▶ [Belge alıntısı]
*-*-*

Cemaat-i İslami'nin gençlik kolunun lideri olduğu ve bağımsızlık savaşı sırasında da Pakistan ordusuna destek verdiği ileri sürülen El-Bedr güçlerinin komutanlığını yapan Nizami, Uluslararası Savaş Suçları Mahkemesi tarafından Pakistan ordusuyla iş birliği yapmak ve sivillere yönelik eylemlerin aralarında bulunduğu 16 suçlamayla yargılanmıştı. Mahkeme, 2014'te Nizami'yi ölüme mahkum etmişti. Nizami kararı temyiz etmiş, ancak Yüksek Mahkeme, 6 Ocak'ta kararı onamıştı.

Yüksek Mahkemenin kararını açıklamasının ardından Cemaat-i İslami'nin Başkan Vekili Makbul Ahmed ve Genel Sekreter Vekili Şafikur Rahman, halkı cumartesi günü barışçıl gösteri yapmaya, pazar günü de 24 saatlik genel greve çağırmıştı.

- Lider kadroyu hedef alan yargılamalar ve idamlar

Başbakan Şeyh Hasina tarafından bağımsızlık savaşı sırasında işlendiği iddia edilen suçların cezalandırılması için 2009'da kurulan Uluslararası Savaş Suçları Mahkemesi, şimdiye kadar 19 kişi hakkında karar aldı. Bunların büyük bir kısmı, ülkenin İslami değerleri savunan en büyük partisi Cemaat-i İslami liderlerinden oluşuyor.

Mahkeme tarafından suçlu bulunan ve idam cezasına mahkum edilen ilk kişi, Cemaat-i İslami Partisi'nden Abdülkelam Azad olmuştu. Ülkeden ayrıldığı için gıyabında yargılanan Azad, Ocak 2013'te idam cezasına çarptırılmıştı.

Partinin Genel Sekreter Yardımcısı Abdülkadir Molla, Şubat 2013'te ömür boyu hapse mahkum edilmiş, 17 Eylül'de cezası Temyiz Mahkemesi tarafından idama çevrilmişti. Molla, 12 Aralık 2013'te cezası infaz edilen ilk Cemaat-i İslami lideri olmuştu. Mahkemenin 90 yıl hapse mahkum ettiği Cemaat-i İslami'nin 92 yaşındaki lideri Gulam Azzam da 23 Ekim'de hapishanede ölmüştü.

*-*-*

▶ [Verilen bilgiler]
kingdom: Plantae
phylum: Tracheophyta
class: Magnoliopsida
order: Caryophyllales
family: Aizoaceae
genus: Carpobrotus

*-*-*

▶ [Soru A]
Bangladeş'teki savaş suçları yargılamalarını anlatan belge alıntısına göre aşağıdaki soruları yanıtlayın.
(i) Uluslararası Savaş Suçları Mahkemesi Nizami'yi kaç suçlamayla yargılamıştı?
(ii) Uluslararası Savaş Suçları Mahkemesi hangi yıl kurulmuştu?
(iii) Abdülkadir Molla'nın cezası hangi tarihte infaz edilmişti?
▶ [Soru B]
Savaş suçları yargılamalarını anlatan belge alıntısını son cümlesinden sonra sürdürün.
Liste, metinle ilgili değildir.

▶ [Yazılı yanıt A]
(i) 16 suçlamayla.
(ii) 2009'da.
(iii) 12 Aralık 2013'te.

▶ [Yazılı yanıt B]
Hasina hükümetinin kurduğu mahkeme, 29 Ekim 2014'te Azzam'ın ardından partinin liderliğini üstlenen Nizami'yi, 2 Kasım 2014'te de partinin Merkezi Yürütme Kurulu üyesi Mir Kasım Ali'yi bağımsızlık savaşı sırasındaki bazı olaylardan idama mahkum etmişti. Cezası, Yüksek Mahkeme tarafından 3 Kasım 2014'te onanan partinin Genel Sekreter Yardımcısı Muhammed Kamaruzzaman, 11 Nisan 2015'te idam edilmişti.

Mahkeme, 18 Şubat 2015'te Cemaat-i İslami Partisi liderlerinden Abdus Sobhan'ı dokuz suçlamanın altısından suçlu bularak idama mahkum etmiş, 16 Temmuz'da da bağımsızlık savaşı sırasında Pakistan ordusu tarafından kurulan Rızakar milis kuvvetlerine üye olduğu kaydedilen Furkan Malik'e ölüm cezası vermişti. Cemaat-i İslami Partisi Genel Sekreteri Ali İhsan Mücahid'e 1971'deki bağımsızlık savaşı sırasında insanlığa karşı suç işlediği gerekçesiyle verilen idam cezası, 16 Haziran'da Yüksek Mahkeme tarafından onanmıştı.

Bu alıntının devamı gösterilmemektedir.